732 Edge of Darkness





First  viewed : 19  December  1985



I  couldn't  watch  the  original  run  of  this  political  thriller  on  BBC 2  due  to  the  domestic  situation  previously  described  but  I  was  aware  of  the  buzz  around  it  and  so  I  was  grateful  for  Michael  Grade's  decision  to  give  it  an  immediate  repeat  over  three  nights  at  the  start  of  the  Christmas  holidays.

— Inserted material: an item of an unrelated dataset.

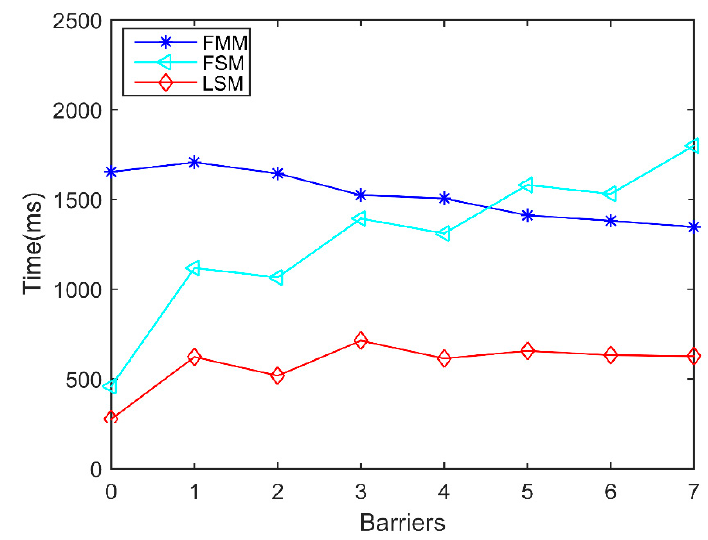
Figure 19. Computation times of the FMM, FSM, and LSM for the barriers experiment.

Edge  of  Darkness  starts  with  the  brutal  murder  of  Emma  Craven  ( Joanne  Whalley )  an  environmental  activist  who  is  blown  off  her  feet  by  a  shotgun  blast  while  returning  home  with  her  father  Ronald. Ronald  is  a  taciturn  widowed  police  detective  and  his  colleagues believe  he  was  the  intended  target  after  his  stint  in  Northern  Ireland. Craven  however  does  his  own  investigating  leading  him  to  two  suave  civil  servants, Pendleton  and  Harcourt  ( Charles  Kay  and  Ian  McNeice ) who  tell  him  they  think  Emma  was  the  actual  target  after  she  led  a  raid  by  her  Gaia  group  on  a  nuclear  waste  facility  to  determine  whether  they  were  illegally  storing  plutonium. Harcourt  is  quite  upfront  about  using  Craven's  desire  for  truth  to  investigate  the  plant  for  themselves. The  CIA  are  also  interested  and  Craven  is  paired  up  with  larger  than  life  agent  Darius  Jedburgh  ( Joe  Don  Baker  )  to  raid  the  plant.

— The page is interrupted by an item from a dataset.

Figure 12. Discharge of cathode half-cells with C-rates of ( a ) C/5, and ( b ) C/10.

I  enjoyed  the  series  but  was  troubled  by  one  scene  which  I  couldn't  get  my  head  around. During  his  own  raid,  Craven  comes  across  the  drowned  bodies  of  the  Gaia  team  which  include  Emma  herself. Craven  exclaims  "They  all  drowned". I  could  accept  the  shooting  as  an  hallucination  but  Craven only  knows  every  other  character  as  a  direct  consequence  of  that  incident  so  is  the  whole  thing a  dream ? For  some  time  afterwards, I  went  trawling  bookshops  looking  for   a  novelisation  of  Troy  Kennedy  Martin's  script  to  answer  this  conundrum  but  to  no  avail.



The  series  was  lauded  across  the  board  and  many  years  later  became  a  feature  film  ( with   the  same  director ) starring  Mel  Gibson  which  I  haven't  seen. Both  Peck  and  McNeice  found  subsequent  work  in  Hollywood. Strangely, Kennedy  Martin  seemed  to  rest  on  his  laurels  after  the  series  and  produced  surprisingly  little  of  note in  subsequent years. He  died  in  2009.